In recent years cross-border agreements between Singapore and foreign companies have become more frequent. This applies especially to the relations between local companies and companies based in other ASEAN countries (Brunei, Cambodia, Indonesia, Laos, Malaysia, Myanmar, Philippines, Thailand, and Viet Nam).
Governing law in cross-border agreements
The Singapore contract law recognizes wide freedom of the contracting parties to define the terms of their agreement. This also applies to the choice of governing law and not just to commercial agreements but also to civil or employment contracts.
Choosing the governing law
When a Singapore company and a foreign company sign an agreement which is to be performed at least partially in Singapore or is to be signed in the country, they can choose which country’s law to govern their relationship.
In addition to the choice of governing law, the contracting parties may also choose a court where disputes are to be heard regarding the signing, execution or termination of the contract.
Governing law when a choice is not made
If the parties have not agreed upon the governing the law, it will be up to the court that hears a dispute, to choose which law to apply. The court will likely apply the law of the country that is most closely connected with the subject of the matter. For example, if the parties have agreed on the periodic provision of services to Malaysian citizens the Malaysian law is the one to be applied even if the service provider is a Singapore based company.
In some rare cases, there may be mandatory rules that override the choice of governing law. This is the case with the Singapore Unfair Contract Terms Act. Some regulations provided for in the act will apply regardless of what the parties may have agreed upon.
How to choose governing law and jurisdiction
It is fairly easy to include the choice of governing law in your commercial agreement. You only need to include a simple clause like the following:
“This Contract shall be governed by and construed in accordance with Singapore law.”
If you want to designate the Singapore court as the court to hear potential disputes you can use the following:
“The courts of Singapore have exclusive jurisdiction to settle any dispute arising out of or in connection with this Agreement(including a dispute regarding the existence, validity or termination of this Agreement).”
Forming a contract in Singapore
Singapore contract law is similar to the law of other common law countries. Under local law, a contract is “created” through an offer and acceptance between two or more parties.
Sending an offer
An offer is a legally binding invitation sent by one contracting party to the other. It can be withdrawn at any time before being accepted by the other party. Digital (electronic) offers are compliant with Singapore law and are fully binding.
Accepting the offer
An offer can be accepted through words or conduct but silence is almost never sufficient to be considered acceptance.

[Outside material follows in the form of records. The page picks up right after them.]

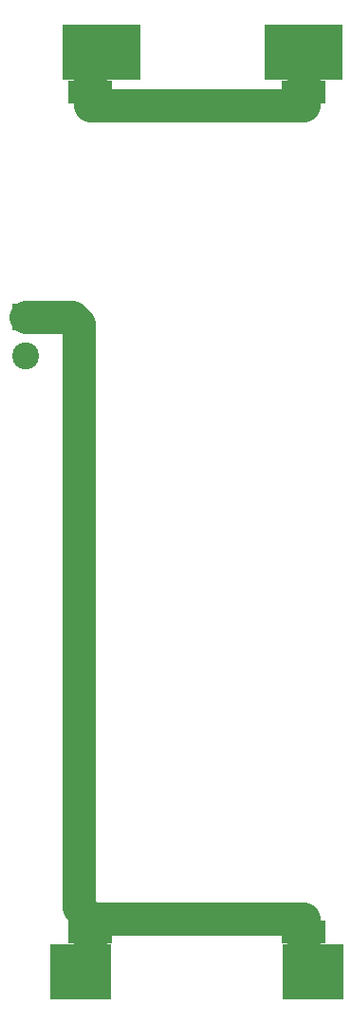
<source format=gtl>
%TF.GenerationSoftware,KiCad,Pcbnew,4.0.4-stable*%
%TF.CreationDate,2017-05-07T02:49:31+03:00*%
%TF.ProjectId,18650_pcb,31383635305F7063622E6B696361645F,rev?*%
%TF.FileFunction,Copper,L1,Top,Signal*%
%FSLAX46Y46*%
G04 Gerber Fmt 4.6, Leading zero omitted, Abs format (unit mm)*
G04 Created by KiCad (PCBNEW 4.0.4-stable) date 05/07/17 02:49:31*
%MOMM*%
%LPD*%
G01*
G04 APERTURE LIST*
%ADD10C,0.200000*%
%ADD11C,2.500000*%
%ADD12R,7.000000X5.000000*%
%ADD13R,5.400000X5.000000*%
%ADD14R,4.000000X2.000000*%
%ADD15C,2.400000*%
%ADD16R,2.400000X2.400000*%
%ADD17C,3.000000*%
G04 APERTURE END LIST*
D10*
D11*
X140450000Y-63750000D03*
X159550000Y-63750000D03*
X140450000Y-136250000D03*
X159550000Y-136250000D03*
D12*
X141450000Y-59000000D03*
X159550000Y-59000000D03*
D13*
X139650000Y-141000000D03*
X160350000Y-141000000D03*
D14*
X140450000Y-62500000D03*
X159550000Y-62500000D03*
X140450000Y-137500000D03*
X159550000Y-137500000D03*
D15*
X134678620Y-86108040D03*
D16*
X134678620Y-82608040D03*
D17*
X140450000Y-63750000D02*
X159550000Y-63750000D01*
X140450000Y-59000000D02*
X140450000Y-63750000D01*
X159550000Y-59000000D02*
X159550000Y-63750000D01*
X134678620Y-82608040D02*
X138878620Y-82608040D01*
X138878620Y-82608040D02*
X139478620Y-83208040D01*
X139478620Y-83208040D02*
X139478620Y-135278620D01*
X139478620Y-135278620D02*
X140450000Y-136250000D01*
X159550000Y-136250000D02*
X159550000Y-141000000D01*
X140450000Y-136250000D02*
X159550000Y-136250000D01*
X140450000Y-141000000D02*
X140450000Y-136250000D01*
M02*

</source>
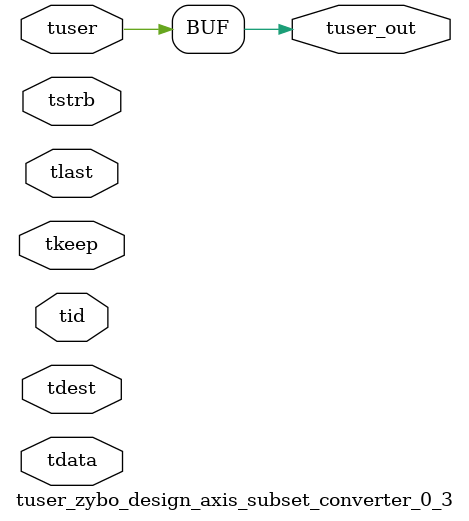
<source format=v>


`timescale 1ps/1ps

module tuser_zybo_design_axis_subset_converter_0_3 #
(
parameter C_S_AXIS_TUSER_WIDTH = 1,
parameter C_S_AXIS_TDATA_WIDTH = 32,
parameter C_S_AXIS_TID_WIDTH   = 0,
parameter C_S_AXIS_TDEST_WIDTH = 0,
parameter C_M_AXIS_TUSER_WIDTH = 1
)
(
input  [(C_S_AXIS_TUSER_WIDTH == 0 ? 1 : C_S_AXIS_TUSER_WIDTH)-1:0     ] tuser,
input  [(C_S_AXIS_TDATA_WIDTH == 0 ? 1 : C_S_AXIS_TDATA_WIDTH)-1:0     ] tdata,
input  [(C_S_AXIS_TID_WIDTH   == 0 ? 1 : C_S_AXIS_TID_WIDTH)-1:0       ] tid,
input  [(C_S_AXIS_TDEST_WIDTH == 0 ? 1 : C_S_AXIS_TDEST_WIDTH)-1:0     ] tdest,
input  [(C_S_AXIS_TDATA_WIDTH/8)-1:0 ] tkeep,
input  [(C_S_AXIS_TDATA_WIDTH/8)-1:0 ] tstrb,
input                                                                    tlast,
output [C_M_AXIS_TUSER_WIDTH-1:0] tuser_out
);

assign tuser_out = {tuser[0:0]};

endmodule


</source>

In addition to the general rules of offer and acceptance, there is a presumption in Singapore law that parties intend to be legally bound when entering into an agreement. This presumption is only overturned by a clear statement on the opposite.
Consideration is another important aspect of Singapore contract law. A consideration is something of value that is to be exchanged between the parties under the contract. A promise contained in an agreement is not enforceable unless it is supported by consideration or it is recorded in a written document executed as a deed.
Form of the agreement
Although advisable, it is not necessary to formulate the contract as a single document. It can be concluded even without being explicitly written down and physically signed by the parties. Digital contracts are also fully enforceable under Singapore law.